▸ Goal of the exercise: Scan the records below for the word "font". Copy each line where it appears.
######
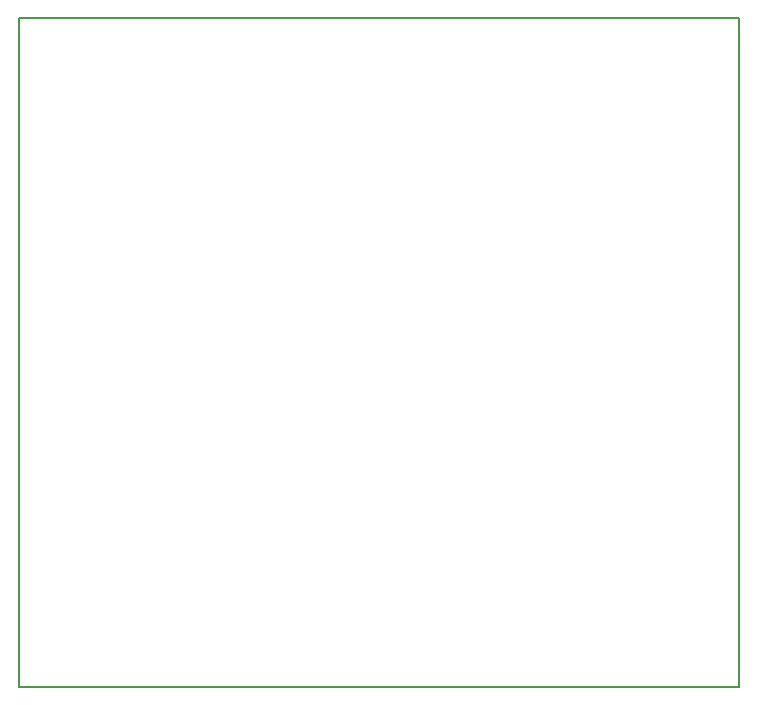
<source format=gbr>
G04 #@! TF.FileFunction,Profile,NP*
%FSLAX46Y46*%
G04 Gerber Fmt 4.6, Leading zero omitted, Abs format (unit mm)*
G04 Created by KiCad (PCBNEW 4.0.7-e2-6376~58~ubuntu14.04.1) date Wed Aug  8 15:23:53 2018*
%MOMM*%
%LPD*%
G01*
G04 APERTURE LIST*
%ADD10C,0.100000*%
%ADD11C,0.150000*%
G04 APERTURE END LIST*
D10*
D11*
X144478761Y-92519155D02*
X144478760Y-35819155D01*
X205478761Y-92519154D02*
X144478761Y-92519155D01*
X205478761Y-35819155D02*
X205478761Y-92519154D01*
X144478760Y-35819155D02*
X205478761Y-35819155D01*
M02*

</source>
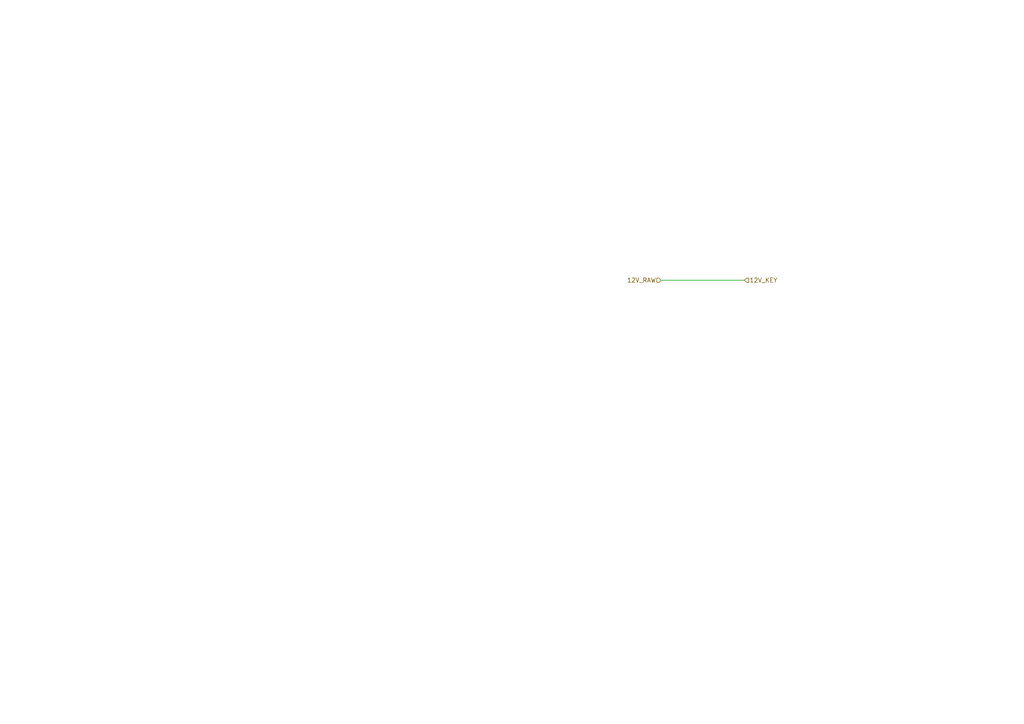
<source format=kicad_sch>
(kicad_sch (version 20211123) (generator eeschema)

  (uuid a0b4e80a-4e1e-4583-9640-e78e1d68f63f)

  (paper "A4")

  


  (wire (pts (xy 191.77 81.28) (xy 215.9 81.28))
    (stroke (width 0) (type default) (color 0 0 0 0))
    (uuid e014b643-58ac-45af-b373-0f794c3c0fbd)
  )

  (hierarchical_label "12V_KEY" (shape input) (at 215.9 81.28 0)
    (effects (font (size 1.27 1.27)) (justify left))
    (uuid 8b03929c-8454-4117-b623-68949489e425)
  )
  (hierarchical_label "12V_RAW" (shape input) (at 191.77 81.28 180)
    (effects (font (size 1.27 1.27)) (justify right))
    (uuid abb53e5a-a24a-4daa-837d-9291818bf66e)
  )
)

</source>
######
▸ Solved problem:
    (effects (font (size 1.27 1.27)) (justify left))
    (effects (font (size 1.27 1.27)) (justify right))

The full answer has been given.